Sparkplug Farm is a 30-acre diversified vegetable farm on Vinalhaven Island, located off the coast of Maine. Farmers Sara Hodges and John Wright began the farm in 2012 after earning Bachelors degrees from Warren Wilson College and apprenticing through the Maine Organic Farmers and Gardeners Association (MOFGA). John and Sara currently hold a five year lease on 30 acres with 5 acres currently in production. They follow organic practices, but are not certified as such.
Vinalhaven Island has a year-round population of 1,000 residents, presenting both an unique challenge and opportunity. The farm currently supports a 70 member CSA, in addition to wholesale accounts and a weekly farmer’s market. Because of the small year round population Sara and John are able to work more directly with the community to tailor to the year round demand while also working to grow crops specifically for the summer community. Currently mesclun mix, tomatoes, and garlic are the top value crops for the farm. Shipping to and from the mainland raises costs anywhere from 10-20%, meaning it isn’t currently feasible (or needed) to sell off the island. These costs also means that John and Sara need to pay special attention to logistics, as getting fertilizer or other supplies on short notice can be both expensive and time consuming.

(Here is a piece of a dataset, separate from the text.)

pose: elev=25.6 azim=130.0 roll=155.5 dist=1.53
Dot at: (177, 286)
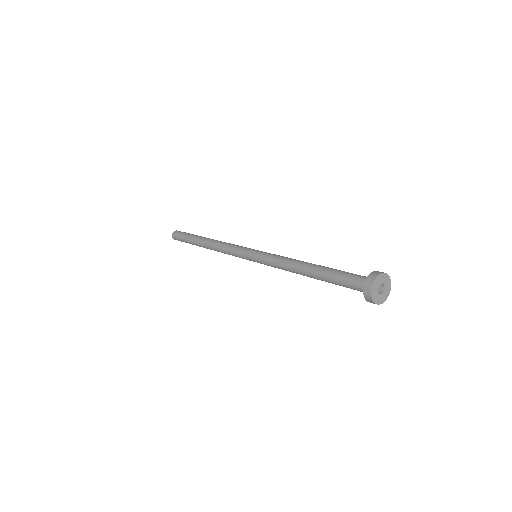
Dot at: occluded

In addition to expanding vegetable production to seven acres to allow for greater cover crop rotation they are also planning to build a certified milk room/parlor as well as a certified chicken processing shed. The decision to add livestock comes in response to feedback from the community, and they are hoping to process 1,000 meat birds next year, in addition to adding two milking cows, and 100 laying hens. The certification process is done through the state, and while not technically difficult, the process requires careful planning as to stay on budget and within the time frame in order to have the new aspects of the farm up and running for next season. John and Sara both work part time off the farm during the winter, but the joy of being outside, self-employed and providing fresh, local produce to the community keep them coming back for more.